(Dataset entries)
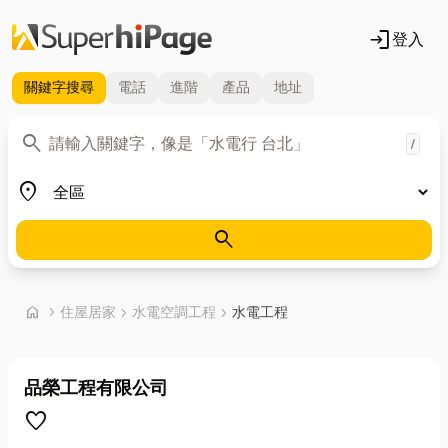
login
登入
關鍵字
搜尋
電話
進階
產品
地址
關鍵字
search
/
地區
place
search
首頁
home
chevron_right
住屋居家
chevron_right
水電空調工程
chevron_right
水電工程
品榮工程有限公司
favorite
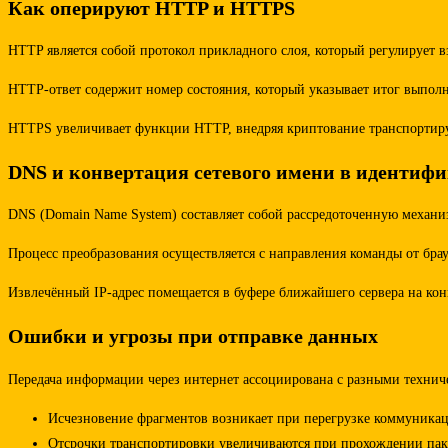
Как оперируют HTTP и HTTPS
HTTP является собой протокол прикладного слоя, который регулирует в
HTTP-ответ содержит номер состояния, который указывает итог выполн
HTTPS увеличивает функции HTTP, внедряя криптование транспортируе
DNS и конвертация сетевого имени в идентифи
DNS (Domain Name System) составляет собой рассредоточенную механиз
Процесс преобразования осуществляется с направления команды от бра
Извлечённый IP-адрес помещается в буфере ближайшего сервера на кон
Ошибки и угрозы при отправке данных
Передача информации через интернет ассоциирована с разными технич
Исчезновение фрагментов возникает при перегрузке коммуника
Отсрочки транспортировки увеличиваются при прохождении пакет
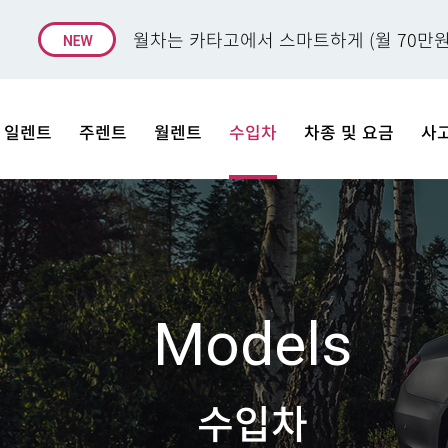
월차는 카타고에서 스마트하게 (월 70만원
일렌트
주렌트
월렌트
수입차
차종 및 요금
사
Models
수입차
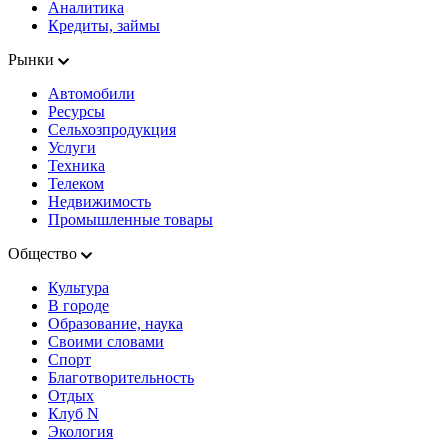
Аналитика
Кредиты, займы
Рынки
Автомобили
Ресурсы
Сельхозпродукция
Услуги
Техника
Телеком
Недвижимость
Промышленные товары
Общество
Культура
В городе
Образование, наука
Своими словами
Спорт
Благотворительность
Отдых
Клуб N
Экология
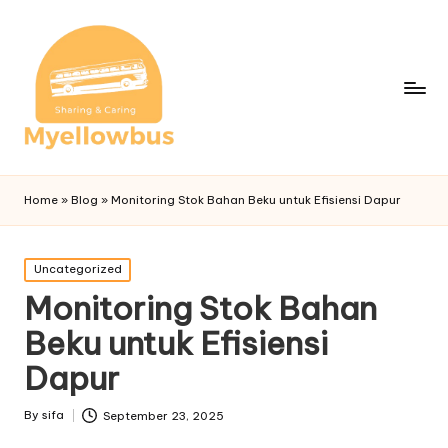
Home
»
Blog
»
Monitoring Stok Bahan Beku untuk Efisiensi Dapur
Posted
Uncategorized
in
Monitoring Stok Bahan
Beku untuk Efisiensi
Dapur
By
sifa
September 23, 2025
Posted
by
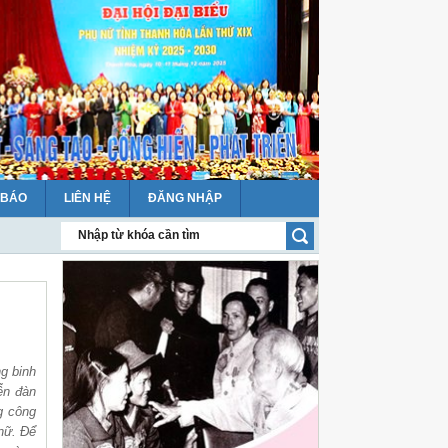
 BÁO
LIÊN HỆ
ĐĂNG NHẬP
allie)
ng binh
ễn đàn
g công
 nữ. Để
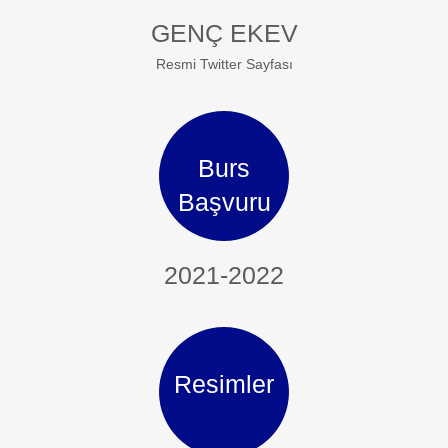
GENÇ EKEV
Resmi Twitter Sayfası
Burs
Başvuru
2021-2022
Resimler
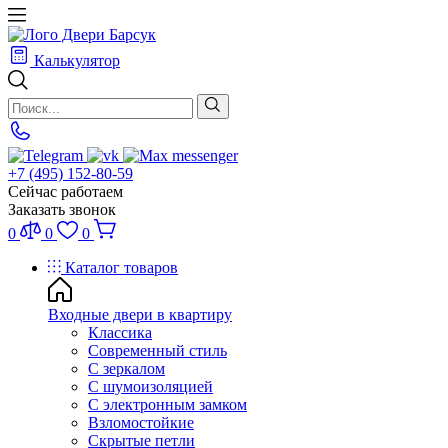
Калькулятор
+7 (495) 152-80-59
Сейчас работаем
Заказать звонок
0
0
0
Каталог товаров
Входные двери в квартиру
Классика
Современный стиль
С зеркалом
С шумоизоляцией
С электронным замком
Взломостойкие
Скрытые петли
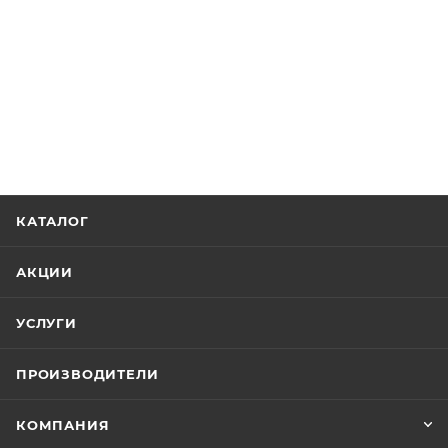
КАТАЛОГ
АКЦИИ
УСЛУГИ
ПРОИЗВОДИТЕЛИ
КОМПАНИЯ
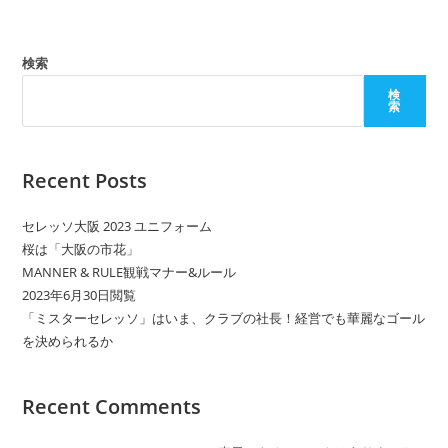
検索
検
索
Recent Posts
セレッソ大阪 2023 ユニフォーム
桜は「大阪の市花」
MANNER & RULE観戦マナー&ルール
2023年6月30日閲覧
「ミスターセレッソ」はいま、クラブの社長！経営でも華麗なゴール
を決められるか
Recent Comments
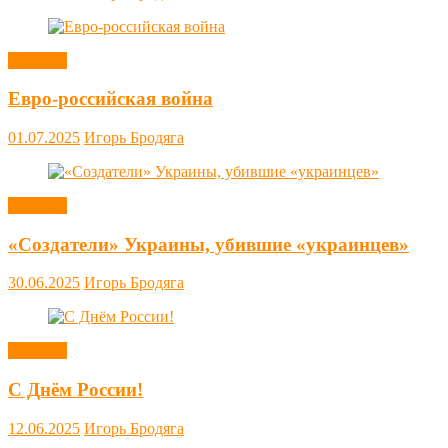
Новости
Евро-российская война
01.07.2025
Игорь Бродяга
Новости
«Создатели» Украины, убившие «украинцев»
30.06.2025
Игорь Бродяга
Новости
С Днём России!
12.06.2025
Игорь Бродяга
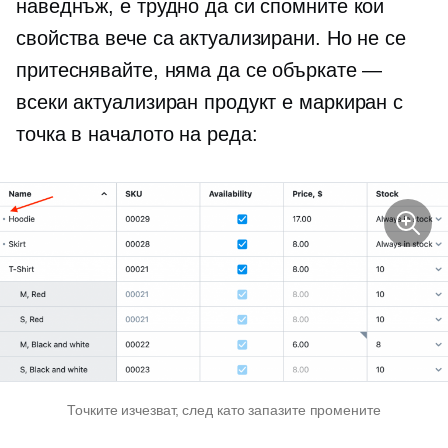
наведнъж, е трудно да си спомните кои
свойства вече са актуализирани. Но не се
притеснявайте, няма да се объркате —
всеки актуализиран продукт е маркиран с
точка в началото на реда:
Точките изчезват, след като запазите промените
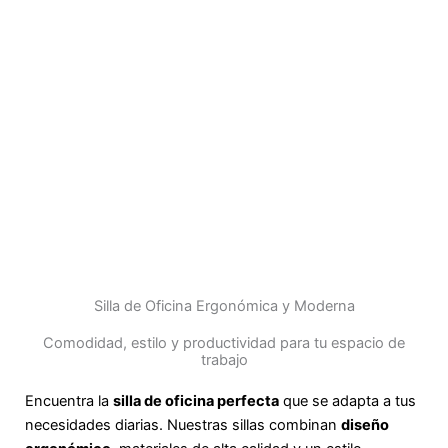
Silla de Oficina Ergonómica y Moderna
Comodidad, estilo y productividad para tu espacio de
trabajo
Encuentra la
silla de oficina perfecta
que se adapta a tus
necesidades diarias. Nuestras sillas combinan
diseño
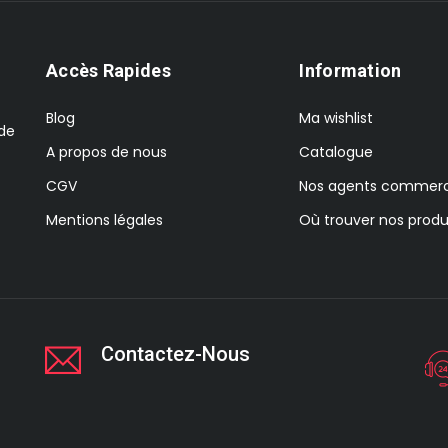
Accès Rapides
Information
Blog
Ma wishlist
 de
A propos de nous
Catalogue
CGV
Nos agents commerc
Mentions légales
Où trouver nos produ
Contactez-Nous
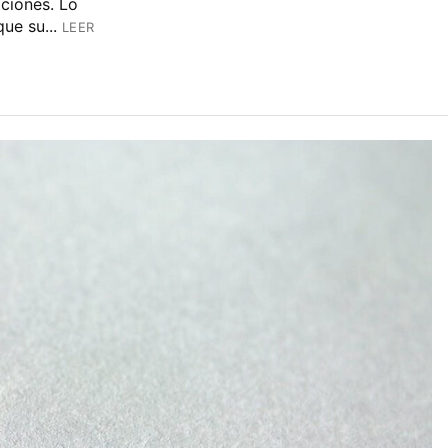
ciones. Lo
ue su...
LEER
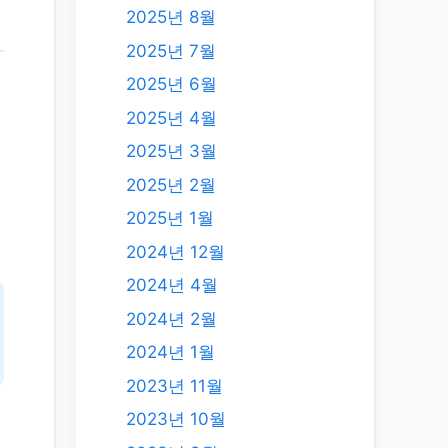
2025년 8월
2025년 7월
2025년 6월
2025년 4월
니
2025년 3월
2025년 2월
2025년 1월
2024년 12월
2024년 4월
2024년 2월
2024년 1월
2023년 11월
2023년 10월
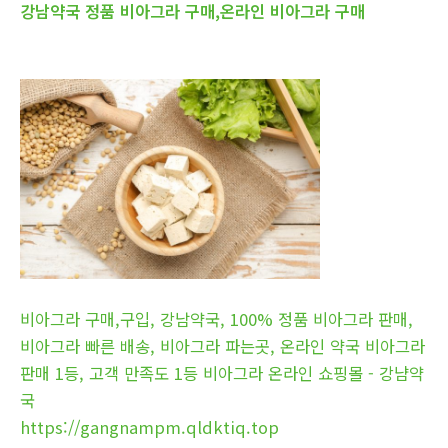
강남약국 정품 비아그라 구매,온라인 비아그라 구매
비아그라 구매,구입, 강남약국, 100% 정품 비아그라 판매,
비아그라 빠른 배송, 비아그라 파는곳, 온라인 약국 비아그라
판매 1등, 고객 만족도 1등 비아그라 온라인 쇼핑몰 - 강냠약
국
https://gangnampm.qldktiq.top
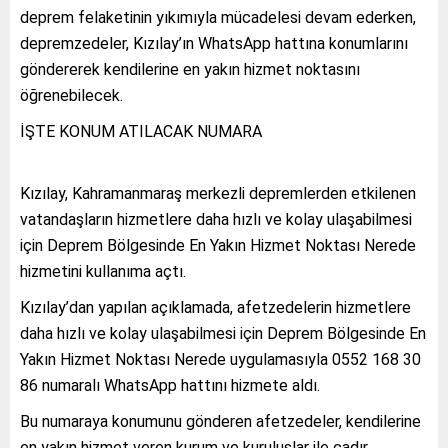
deprem felaketinin yıkımıyla mücadelesi devam ederken,
depremzedeler, Kızılay’ın WhatsApp hattına konumlarını
göndererek kendilerine en yakın hizmet noktasını
öğrenebilecek.
İŞTE KONUM ATILACAK NUMARA
Kızılay, Kahramanmaraş merkezli depremlerden etkilenen
vatandaşların hizmetlere daha hızlı ve kolay ulaşabilmesi
için Deprem Bölgesinde En Yakın Hizmet Noktası Nerede
hizmetini kullanıma açtı.
Kızılay’dan yapılan açıklamada, afetzedelerin hizmetlere
daha hızlı ve kolay ulaşabilmesi için Deprem Bölgesinde En
Yakın Hizmet Noktası Nerede uygulamasıyla 0552 168 30
86 numaralı WhatsApp hattını hizmete aldı.
Bu numaraya konumunu gönderen afetzedeler, kendilerine
en yakın hizmet veren kurum ve kuruluşlar ile çadır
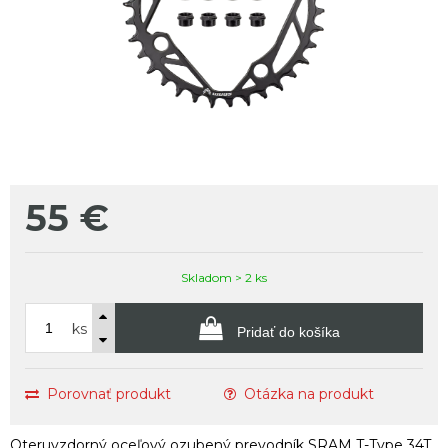
55
€
Skladom > 2 ks
ks
Pridať do košíka
Porovnať produkt
Otázka na produkt
Oteruvzdorný oceľový ozubený prevodník SRAM T-Type 34T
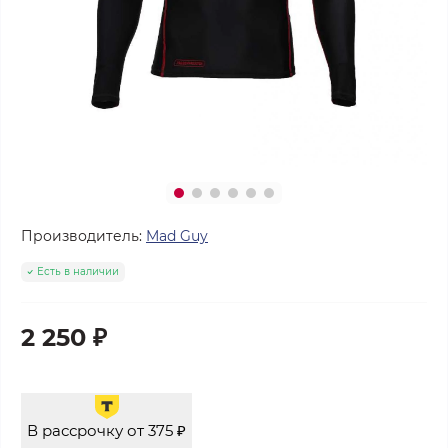
Производитель:
Mad Guy
Есть в наличии
2 250 ₽
В рассрочку от 375 ₽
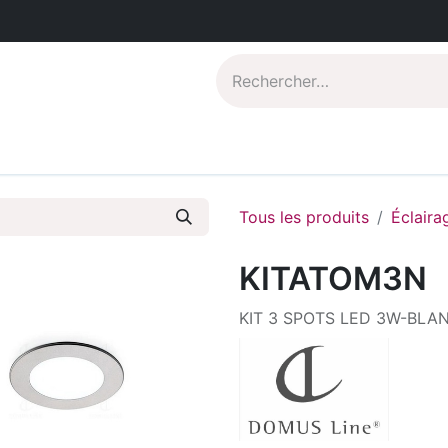
Catalogues PDF
Qui sommes-nous?
Tous les produits
Éclaira
KITATOM3N
KIT 3 SPOTS LED 3W-BLA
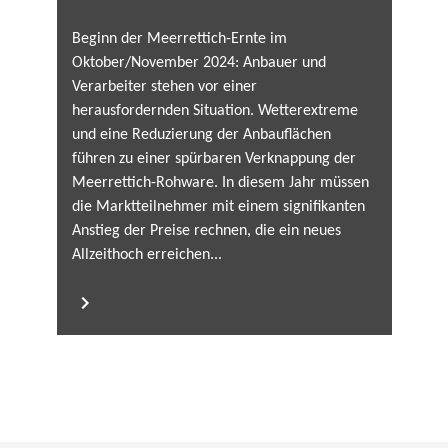
Beginn der Meerrettich-Ernte im
Oktober/November 2024: Anbauer und
Verarbeiter stehen vor einer
herausfordernden Situation. Wetterextreme
und eine Reduzierung der Anbauflächen
führen zu einer spürbaren Verknappung der
Meerrettich-Rohware. In diesem Jahr müssen
die Marktteilnehmer mit einem signifikanten
Anstieg der Preise rechnen, die ein neues
Allzeithoch erreichen...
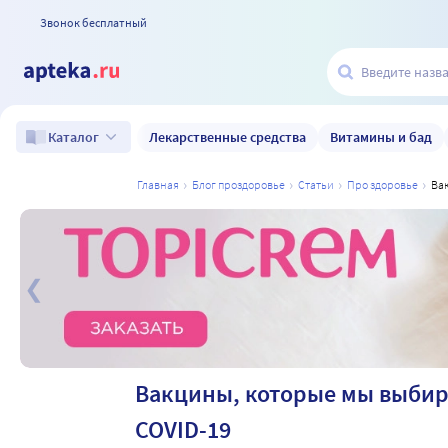
Звонок бесплатный
Лекарственные средства
Витамины и бад
Каталог
главная
блог проздоровье
статьи
про здоровье
в
а
Вакцины, которые мы выбира
COVID-19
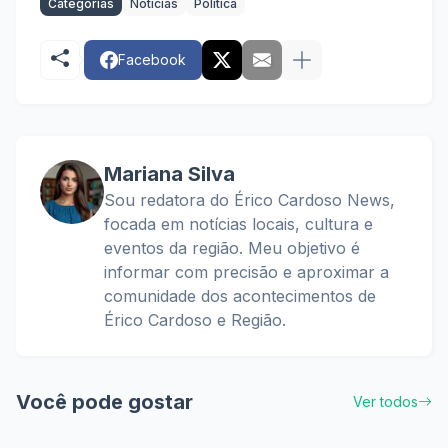
Categorias
Notícias
Política
Facebook
Mariana Silva
Sou redatora do Érico Cardoso News,
focada em notícias locais, cultura e
eventos da região. Meu objetivo é
informar com precisão e aproximar a
comunidade dos acontecimentos de
Érico Cardoso e Região.
Você pode gostar
Ver todos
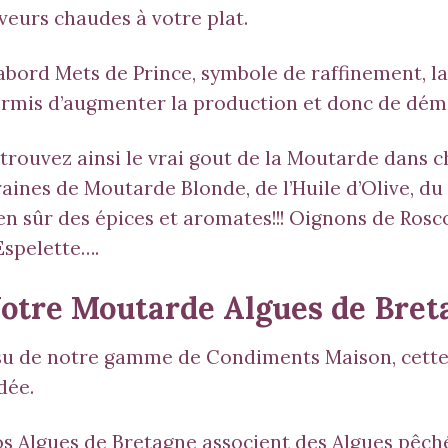
veurs chaudes à votre plat.
abord Mets de Prince, symbole de raffinement, la
rmis d’augmenter la production et donc de dém
trouvez ainsi le vrai gout de la Moutarde dans 
aines de Moutarde Blonde
, de l’Huile d’Olive, d
en sûr des épices et aromates!!!
Oignons de Rosc
Espelette
….
otre Moutarde
Algues de Bret
su de notre gamme de
Condiments Maison
, cett
dée.
os
Algues de Bretagne
associent des Algues pêché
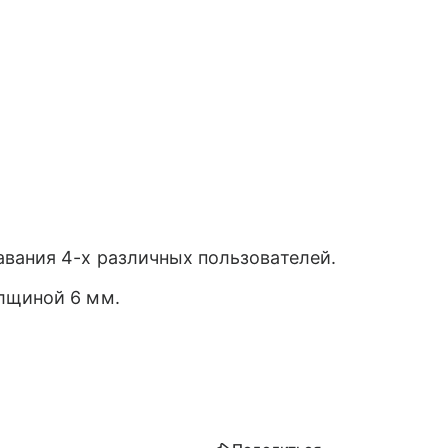
вания 4-х различных пользователей.
лщиной 6 мм.
.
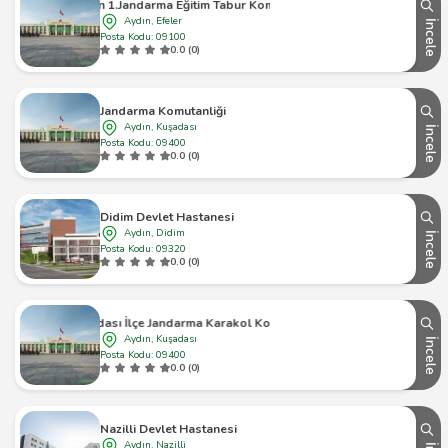
Aydın 1.Jandarma Eğitim Tabur Komutanlığı
Aydın, Efeler
İncele
Posta Kodu: 09100
0.0 (0)
Jandarma Komutanliği
Aydın, Kuşadası
İncele
Posta Kodu: 09400
0.0 (0)
Didim Devlet Hastanesi
Aydın, Didim
İncele
Posta Kodu: 09320
0.0 (0)
Kuşadası İlçe Jandarma Karakol Komutanlığı
Aydın, Kuşadası
İncele
Posta Kodu: 09400
0.0 (0)
Nazilli Devlet Hastanesi
Aydın, Nazilli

§ Exercise goal
The entries above need an exact copy without their pictures.

§ Completed task
login
登入
關鍵字
搜尋
電話
進階
產品
地址
關鍵字
search
/
地區
place
search
首頁
home
chevron_right
住屋居家
chevron_right
水電空調工程
chevron_right
水電工程
品榮工程有限公司
favorite
Как оперируют HTTP и HTTPS
HTTP является собой протокол прикладного слоя, который регулирует в
HTTP-ответ содержит номер состояния, который указывает итог выполн
HTTPS увеличивает функции HTTP, внедряя криптование транспортируе
DNS и конвертация сетевого имени в идентифи
DNS (Domain Name System) составляет собой рассредоточенную механиз
Процесс преобразования осуществляется с направления команды от бра
Извлечённый IP-адрес помещается в буфере ближайшего сервера на кон
Ошибки и угрозы при отправке данных
Передача информации через интернет ассоциирована с разными технич
Исчезновение фрагментов возникает при перегрузке коммуника
Отсрочки транспортировки увеличиваются при прохождении пакет
월차는 카타고에서 스마트하게 (월 70만원
일렌트
주렌트
월렌트
수입차
차종 및 요금
사
Models
수입차
Аналитика
Кредиты, займы
Рынки
Автомобили
Ресурсы
Сельхозпродукция
Услуги
Техника
Телеком
Недвижимость
Промышленные товары
Общество
Культура
В городе
Образование, наука
Своими словами
Спорт
Благотворительность
Отдых
Клуб N
Экология
Home
»
Blog
»
Monitoring Stok Bahan Beku untuk Efisiensi Dapur
Posted
Uncategorized
in
Monitoring Stok Bahan
Beku untuk Efisiensi
Dapur
By
sifa
September 23, 2025
Posted
by
 BÁO
LIÊN HỆ
ĐĂNG NHẬP
allie)
ng binh
ễn đàn
g công
 nữ. Để
GENÇ EKEV
Resmi Twitter Sayfası
Burs
Başvuru
2021-2022
Resimler
Калькулятор
+7 (495) 152-80-59
Сейчас работаем
Заказать звонок
0
0
0
Каталог товаров
Входные двери в квартиру
Классика
Современный стиль
С зеркалом
С шумоизоляцией
С электронным замком
Взломостойкие
Скрытые петли
КАТАЛОГ
АКЦИИ
УСЛУГИ
ПРОИЗВОДИТЕЛИ
КОМПАНИЯ
検索
検
索
Recent Posts
セレッソ大阪 2023 ユニフォーム
桜は「大阪の市花」
MANNER & RULE観戦マナー&ルール
2023年6月30日閲覧
「ミスターセレッソ」はいま、クラブの社長！経営でも華麗なゴール
を決められるか
Recent Comments
Новости
Евро-российская война
01.07.2025
Игорь Бродяга
Новости
«Создатели» Украины, убившие «украинцев»
30.06.2025
Игорь Бродяга
Новости
С Днём России!
12.06.2025
Игорь Бродяга
наведнъж, е трудно да си спомните кои
свойства вече са актуализирани. Но не се
притеснявайте, няма да се объркате —
всеки актуализиран продукт е маркиран с
точка в началото на реда:
Точките изчезват, след като запазите промените
Silla de Oficina Ergonómica y Moderna
Comodidad, estilo y productividad para tu espacio de
trabajo
Encuentra la
silla de oficina perfecta
que se adapta a tus
necesidades diarias. Nuestras sillas combinan
diseño
Accès Rapides
Information
Blog
Ma wishlist
 de
A propos de nous
Catalogue
CGV
Nos agents commerc
Mentions légales
Où trouver nos produ
Contactez-Nous
ciones. Lo
ue su...
LEER
2025년 8월
2025년 7월
2025년 6월
2025년 4월
니
2025년 3월
2025년 2월
2025년 1월
2024년 12월
2024년 4월
2024년 2월
2024년 1월
2023년 11월
2023년 10월
강남약국 정품 비아그라 구매,온라인 비아그라 구매
비아그라 구매,구입, 강남약국, 100% 정품 비아그라 판매,
비아그라 빠른 배송, 비아그라 파는곳, 온라인 약국 비아그라
판매 1등, 고객 만족도 1등 비아그라 온라인 쇼핑몰 - 강냠약
국
https://gangnampm.qldktiq.top
deprem felaketinin yıkımıyla mücadelesi devam ederken,
depremzedeler, Kızılay’ın WhatsApp hattına konumlarını
göndererek kendilerine en yakın hizmet noktasını
öğrenebilecek.
İŞTE KONUM ATILACAK NUMARA
Kızılay, Kahramanmaraş merkezli depremlerden etkilenen
vatandaşların hizmetlere daha hızlı ve kolay ulaşabilmesi
için Deprem Bölgesinde En Yakın Hizmet Noktası Nerede
hizmetini kullanıma açtı.
Kızılay’dan yapılan açıklamada, afetzedelerin hizmetlere
daha hızlı ve kolay ulaşabilmesi için Deprem Bölgesinde En
Yakın Hizmet Noktası Nerede uygulamasıyla 0552 168 30
86 numaralı WhatsApp hattını hizmete aldı.
Bu numaraya konumunu gönderen afetzedeler, kendilerine
en yakın hizmet veren kurum ve kuruluşlar ile çadır
55
€
Skladom > 2 ks
ks
Pridať do košíka
Porovnať produkt
Otázka na produkt
Oteruvzdorný oceľový ozubený prevodník SRAM T-Type 34T
Производитель:
Mad Guy
Есть в наличии
2 250 ₽
В рассрочку от 375 ₽
Catalogues PDF
Qui sommes-nous?
Tous les produits
Éclaira
KITATOM3N
KIT 3 SPOTS LED 3W-BLA
Beginn der Meerrettich-Ernte im
Oktober/November 2024: Anbauer und
Verarbeiter stehen vor einer
herausfordernden Situation. Wetterextreme
und eine Reduzierung der Anbauflächen
führen zu einer spürbaren Verknappung der
Meerrettich-Rohware. In diesem Jahr müssen
die Marktteilnehmer mit einem signifikanten
Anstieg der Preise rechnen, die ein neues
Allzeithoch erreichen...
Звонок бесплатный
Лекарственные средства
Витамины и бад
Каталог
главная
блог проздоровье
статьи
про здоровье
в
а
Вакцины, которые мы выбира
COVID-19
Categorias
Notícias
Política
Facebook
Mariana Silva
Sou redatora do Érico Cardoso News,
focada em notícias locais, cultura e
eventos da região. Meu objetivo é
informar com precisão e aproximar a
comunidade dos acontecimentos de
Érico Cardoso e Região.
Você pode gostar
Ver todos
veurs chaudes à votre plat.
abord Mets de Prince, symbole de raffinement, la
rmis d’augmenter la production et donc de dém
trouvez ainsi le vrai gout de la Moutarde dans 
aines de Moutarde Blonde
, de l’Huile d’Olive, d
en sûr des épices et aromates!!!
Oignons de Rosc
Espelette
….
otre Moutarde
Algues de Bret
su de notre gamme de
Condiments Maison
, cett
dée.
os
Algues de Bretagne
associent des Algues pêché
вания 4-х различных пользователей.
лщиной 6 мм.
.
Aydın 1.Jandarma Eğitim Tabur Komutanlığı
Aydın, Efeler
İncele
Posta Kodu: 09100
0.0 (0)
Jandarma Komutanliği
Aydın, Kuşadası
İncele
Posta Kodu: 09400
0.0 (0)
Didim Devlet Hastanesi
Aydın, Didim
İncele
Posta Kodu: 09320
0.0 (0)
Kuşadası İlçe Jandarma Karakol Komutanlığı
Aydın, Kuşadası
İncele
Posta Kodu: 09400
0.0 (0)
Nazilli Devlet Hastanesi
Aydın, Nazilli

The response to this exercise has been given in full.